In Vogel’s second season, he managed to maintain the top-ranked defense in the league despite a number of key players missing significant time due to injuries. Vogel’s third season in 2021-22 did not go as planned with the Lakers missing the postseason, which led to his firing.
In three seasons with the team though, Vogel won a championship, made two postseason appearances and finished with a 127-99 record
5. Paul Westhead:
Many people may not know this but it was Paul Westhead, not Pat Riley, that won the first Lakers championship with Magic Johnson as the team’s point guard in 1980.
Westhead only coached the Lakers for a little more than two seasons, but in those two years he went 114-50. It is rumored that his disputes with Johnson led to owner Jerry Buss replacing him with Riley, so it will never be known how much success Westhead could’ve had if he continued coaching the Lakers throughout the 1980s.
6. Del Harris:
Del Harris is the only Lakers coach to make the list that didn’t win a championship, but he still had a very successful tenure in Los Angeles.

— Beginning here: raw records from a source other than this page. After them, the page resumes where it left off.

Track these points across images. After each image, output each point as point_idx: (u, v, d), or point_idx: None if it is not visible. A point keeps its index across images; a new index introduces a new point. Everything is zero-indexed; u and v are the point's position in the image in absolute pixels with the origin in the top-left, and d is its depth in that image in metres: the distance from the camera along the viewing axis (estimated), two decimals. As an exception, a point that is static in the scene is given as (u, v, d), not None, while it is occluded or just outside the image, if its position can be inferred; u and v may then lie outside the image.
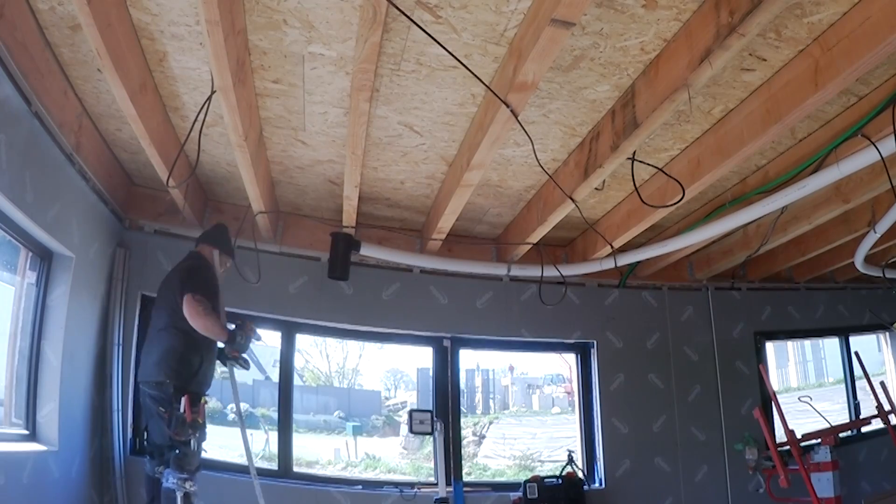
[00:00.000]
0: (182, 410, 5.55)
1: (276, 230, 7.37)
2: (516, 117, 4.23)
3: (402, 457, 16.29)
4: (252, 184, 5.89)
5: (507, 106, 4.13)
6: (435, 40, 3.77)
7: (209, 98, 4.67)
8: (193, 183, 6.61)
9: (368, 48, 3.80)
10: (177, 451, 5.47)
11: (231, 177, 6.58)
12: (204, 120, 4.95)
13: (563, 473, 7.53)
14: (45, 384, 5.67)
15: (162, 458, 5.60)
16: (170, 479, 5.44)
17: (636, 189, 5.43)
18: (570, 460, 7.67)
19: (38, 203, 5.19)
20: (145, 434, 5.89)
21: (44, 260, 5.87)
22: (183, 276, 6.00)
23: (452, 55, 3.92)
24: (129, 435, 6.59)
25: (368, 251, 7.01)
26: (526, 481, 7.34)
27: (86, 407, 6.22)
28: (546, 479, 7.40)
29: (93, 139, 5.94)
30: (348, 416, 19.14)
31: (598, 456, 7.97)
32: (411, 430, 6.91)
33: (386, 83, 4.66)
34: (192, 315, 5.72)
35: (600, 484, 7.83)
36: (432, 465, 7.69)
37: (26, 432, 5.47)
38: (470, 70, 4.08)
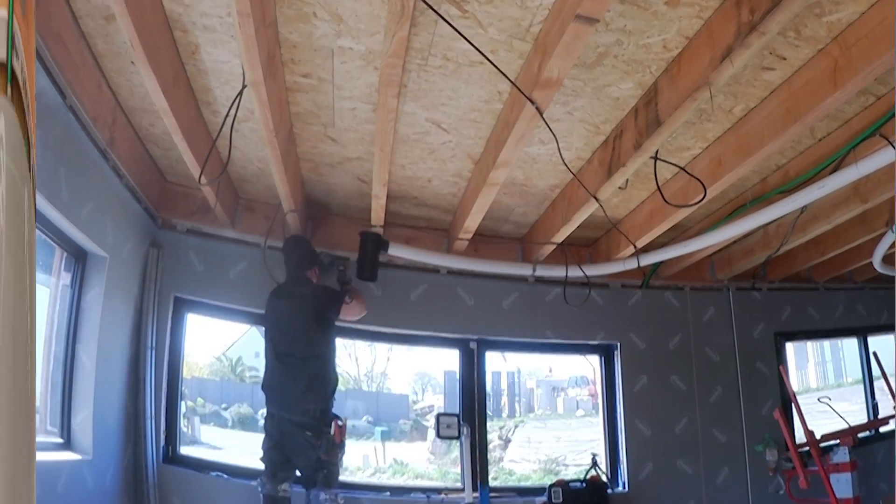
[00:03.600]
0: (332, 433, 5.95)
1: (307, 230, 7.25)
2: (541, 114, 4.23)
3: (430, 462, 15.99)
4: (282, 181, 5.85)
5: (533, 103, 4.12)
6: (461, 35, 3.76)
7: (240, 92, 4.59)
8: (225, 180, 6.45)
9: (396, 43, 3.79)
10: (324, 472, 5.85)
11: (262, 174, 6.49)
12: (235, 115, 4.85)
13: (588, 477, 7.52)
14: (80, 390, 5.58)
15: (308, 480, 5.93)
16: (321, 497, 5.82)
17: (658, 188, 5.41)
18: (594, 464, 7.67)
19: (73, 201, 5.04)
20: (273, 459, 6.05)
21: (78, 260, 5.72)
22: (320, 298, 6.50)
23: (479, 50, 3.91)
24: (162, 442, 6.54)
25: (396, 251, 6.94)
26: (551, 485, 7.35)
27: (119, 413, 6.11)
28: (570, 483, 7.39)
29: (126, 134, 5.81)
30: (377, 420, 18.53)
31: (621, 459, 7.97)
32: (438, 435, 6.91)
33: (413, 79, 4.61)
34: (356, 312, 6.63)
35: (623, 487, 7.82)
36: (459, 470, 7.62)
37: (61, 440, 5.39)
38: (496, 66, 4.07)
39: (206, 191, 6.10)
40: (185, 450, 7.04)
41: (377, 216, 6.63)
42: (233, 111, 4.80)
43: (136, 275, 6.51)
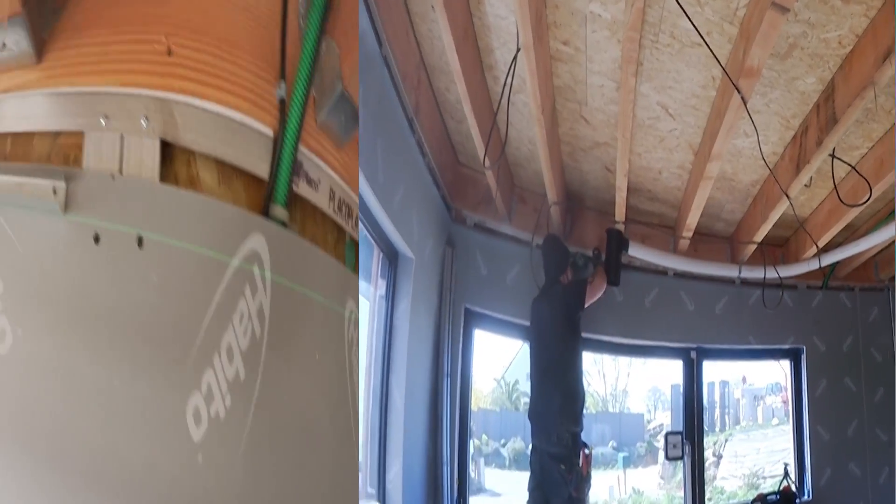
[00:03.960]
0: (580, 465, 5.61)
1: (566, 225, 6.83)
2: (745, 104, 4.25)
3: (660, 487, 14.40)
4: (547, 167, 5.56)
5: (738, 91, 4.13)
6: (684, 11, 3.70)
7: (515, 57, 4.27)
8: (503, 164, 5.93)
9: (635, 13, 3.72)
10: None
11: (532, 157, 5.98)
12: (511, 83, 4.47)
13: (780, 489, 7.83)
14: (393, 436, 5.06)
15: None
16: None
17: (835, 187, 5.49)
18: (786, 474, 8.01)
19: (387, 185, 4.41)
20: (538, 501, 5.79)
21: (391, 263, 5.09)
22: (568, 291, 6.12)
23: (697, 31, 3.87)
24: (455, 494, 6.07)
25: (634, 251, 6.65)
26: (752, 501, 7.85)
27: (423, 461, 5.54)
28: (768, 497, 7.73)
29: (428, 100, 5.14)
30: (619, 445, 16.29)
31: (806, 466, 8.15)
32: (667, 457, 7.34)
33: (647, 56, 4.41)
34: (599, 288, 6.15)
35: (808, 496, 8.03)
36: (682, 494, 7.76)
37: (377, 504, 4.74)
38: (710, 49, 4.02)
39: (489, 175, 5.70)
40: (472, 501, 6.62)
41: (620, 211, 6.32)
42: (509, 79, 4.47)
43: (434, 281, 5.83)
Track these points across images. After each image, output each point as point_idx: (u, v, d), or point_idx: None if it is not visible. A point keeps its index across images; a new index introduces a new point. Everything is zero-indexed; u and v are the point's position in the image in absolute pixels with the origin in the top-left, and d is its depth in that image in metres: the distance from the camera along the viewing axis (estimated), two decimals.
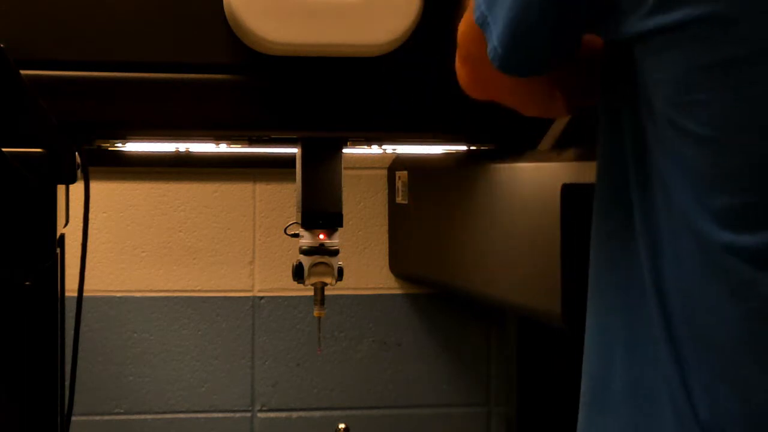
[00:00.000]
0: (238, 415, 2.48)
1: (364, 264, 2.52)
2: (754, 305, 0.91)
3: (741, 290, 0.92)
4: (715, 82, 0.90)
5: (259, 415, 2.48)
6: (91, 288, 2.34)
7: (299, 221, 1.86)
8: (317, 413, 2.50)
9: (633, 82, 0.99)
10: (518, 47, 1.03)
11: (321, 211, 1.85)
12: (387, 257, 2.52)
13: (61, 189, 1.56)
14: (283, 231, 1.93)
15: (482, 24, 1.05)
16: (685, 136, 0.93)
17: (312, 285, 1.89)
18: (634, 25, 0.95)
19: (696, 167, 0.93)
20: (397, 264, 2.50)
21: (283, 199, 2.47)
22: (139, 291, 2.45)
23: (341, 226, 1.86)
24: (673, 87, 0.93)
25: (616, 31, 0.98)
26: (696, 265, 0.94)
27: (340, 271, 1.87)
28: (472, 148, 1.97)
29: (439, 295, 2.51)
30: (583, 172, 1.53)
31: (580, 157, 1.57)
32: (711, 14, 0.89)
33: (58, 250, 1.60)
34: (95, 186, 1.71)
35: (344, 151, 1.87)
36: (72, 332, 1.70)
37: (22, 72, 1.50)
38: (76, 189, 1.65)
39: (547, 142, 1.75)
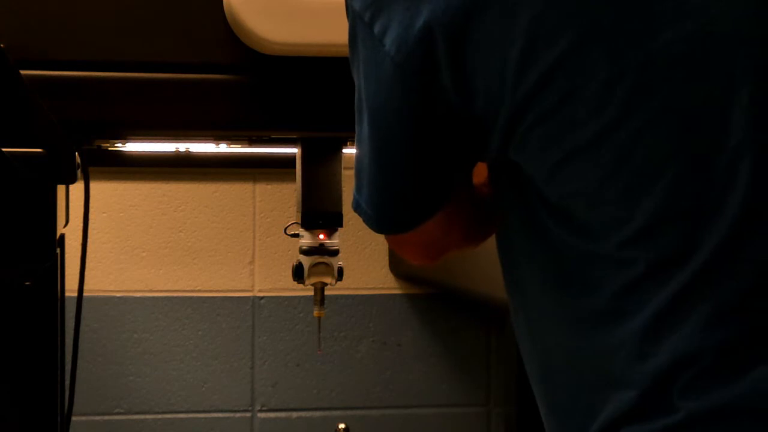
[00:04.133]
0: (238, 415, 2.48)
1: (364, 264, 2.52)
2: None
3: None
4: (587, 160, 0.95)
5: (259, 415, 2.48)
6: (91, 288, 2.34)
7: (299, 221, 1.86)
8: (317, 413, 2.50)
9: (512, 189, 1.04)
10: (388, 204, 1.08)
11: (321, 211, 1.85)
12: (387, 257, 2.52)
13: (61, 189, 1.56)
14: (283, 231, 1.93)
15: (356, 207, 1.10)
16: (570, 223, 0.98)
17: (312, 285, 1.89)
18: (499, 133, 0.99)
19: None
20: (397, 264, 2.50)
21: (283, 199, 2.47)
22: (139, 291, 2.45)
23: (341, 226, 1.86)
24: (548, 173, 0.98)
25: (488, 147, 1.01)
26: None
27: (340, 271, 1.87)
28: None
29: (439, 295, 2.51)
30: None
31: None
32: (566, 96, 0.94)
33: (58, 250, 1.60)
34: (95, 186, 1.71)
35: (344, 151, 1.87)
36: (72, 332, 1.70)
37: (22, 72, 1.50)
38: (76, 189, 1.65)
39: None
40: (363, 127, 1.06)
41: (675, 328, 0.94)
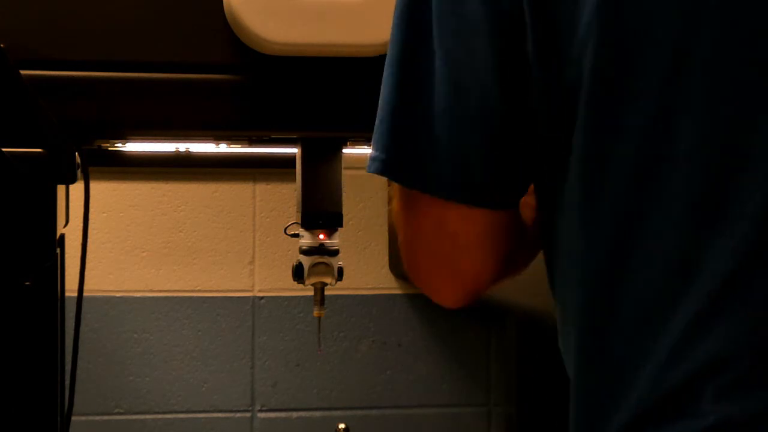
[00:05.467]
0: (238, 415, 2.47)
1: (364, 264, 2.52)
2: None
3: None
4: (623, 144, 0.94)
5: (259, 415, 2.48)
6: (91, 288, 2.34)
7: (299, 221, 1.86)
8: (317, 413, 2.50)
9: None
10: (470, 149, 1.01)
11: (321, 211, 1.85)
12: (387, 257, 2.52)
13: (61, 189, 1.56)
14: (283, 231, 1.93)
15: (390, 168, 1.04)
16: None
17: (312, 285, 1.89)
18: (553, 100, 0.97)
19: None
20: (397, 264, 2.50)
21: (283, 199, 2.47)
22: (139, 291, 2.45)
23: (341, 226, 1.86)
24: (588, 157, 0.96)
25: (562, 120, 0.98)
26: None
27: (340, 271, 1.87)
28: None
29: None
30: None
31: None
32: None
33: (58, 250, 1.60)
34: (95, 186, 1.71)
35: (344, 151, 1.87)
36: (72, 332, 1.70)
37: (22, 72, 1.50)
38: (76, 189, 1.65)
39: None
40: (434, 68, 1.00)
41: (709, 331, 0.92)
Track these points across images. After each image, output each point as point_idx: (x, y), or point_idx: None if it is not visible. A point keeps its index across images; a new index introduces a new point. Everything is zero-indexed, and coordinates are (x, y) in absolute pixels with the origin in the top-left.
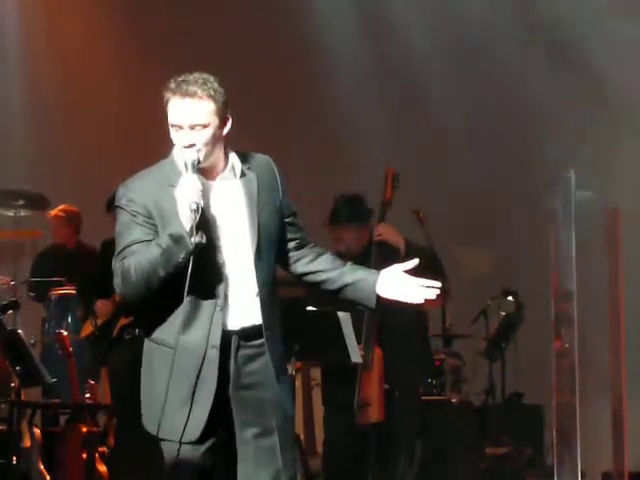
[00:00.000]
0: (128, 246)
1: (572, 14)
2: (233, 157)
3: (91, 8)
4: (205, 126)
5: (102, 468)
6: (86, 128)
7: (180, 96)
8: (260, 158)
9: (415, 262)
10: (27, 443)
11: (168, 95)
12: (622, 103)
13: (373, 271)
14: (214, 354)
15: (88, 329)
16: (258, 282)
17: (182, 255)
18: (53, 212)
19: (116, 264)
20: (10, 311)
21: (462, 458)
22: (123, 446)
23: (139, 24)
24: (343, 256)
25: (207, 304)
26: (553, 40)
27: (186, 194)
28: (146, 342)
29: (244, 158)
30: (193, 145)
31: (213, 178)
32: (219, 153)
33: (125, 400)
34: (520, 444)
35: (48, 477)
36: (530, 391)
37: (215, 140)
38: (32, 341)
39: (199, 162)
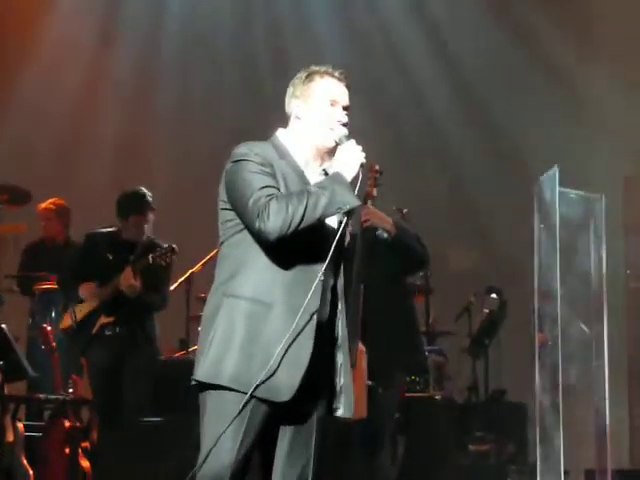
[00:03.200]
0: (265, 187)
1: None
2: None
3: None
4: (348, 110)
5: (85, 463)
6: (69, 122)
7: (338, 80)
8: None
9: None
10: (10, 438)
11: (322, 75)
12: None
13: None
14: (313, 320)
15: (67, 322)
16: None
17: (345, 207)
18: (43, 205)
19: (260, 202)
20: None
21: (445, 455)
22: (108, 441)
23: None
24: None
25: (311, 270)
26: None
27: (357, 152)
28: (231, 300)
29: None
30: (347, 124)
31: (320, 162)
32: None
33: (107, 396)
34: (503, 441)
35: (31, 472)
36: (513, 388)
37: None
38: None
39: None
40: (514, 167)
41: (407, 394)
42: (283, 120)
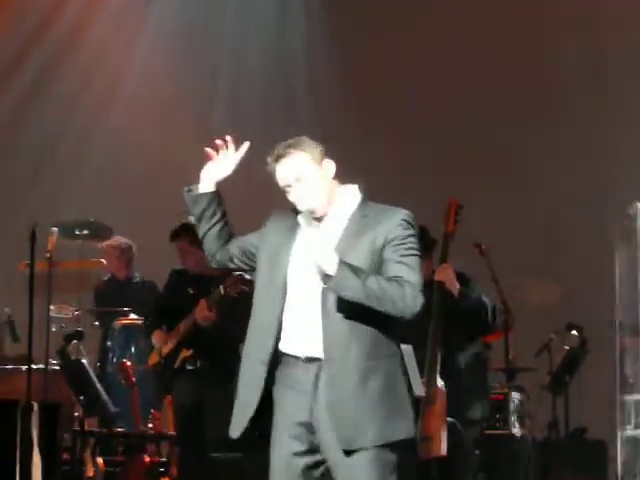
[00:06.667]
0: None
1: None
2: (347, 202)
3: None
4: (300, 180)
5: None
6: (150, 158)
7: (274, 162)
8: (389, 210)
9: None
10: (90, 473)
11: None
12: None
13: None
14: (262, 367)
15: (154, 358)
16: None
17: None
18: (106, 243)
19: None
20: (74, 341)
21: None
22: (188, 476)
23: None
24: None
25: (267, 317)
26: None
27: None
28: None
29: (367, 208)
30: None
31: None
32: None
33: (189, 431)
34: (583, 479)
35: None
36: (594, 426)
37: (316, 186)
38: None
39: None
40: (598, 201)
41: (487, 431)
42: None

Along with Riley and Sharman, Harris is the only other Lakers head coach to win Coach of the Year when he led the Lakers to a 48-34 record in 1994-95.
In his four full seasons with Los Angeles the Lakers won more each successive season as after winning 48 games in 1994-95 they won 53 the following season and then 56 and 61 the next two. Harris was replaced by Jackson in the late 1990s and they went on to win three championships with the core that Harris developed.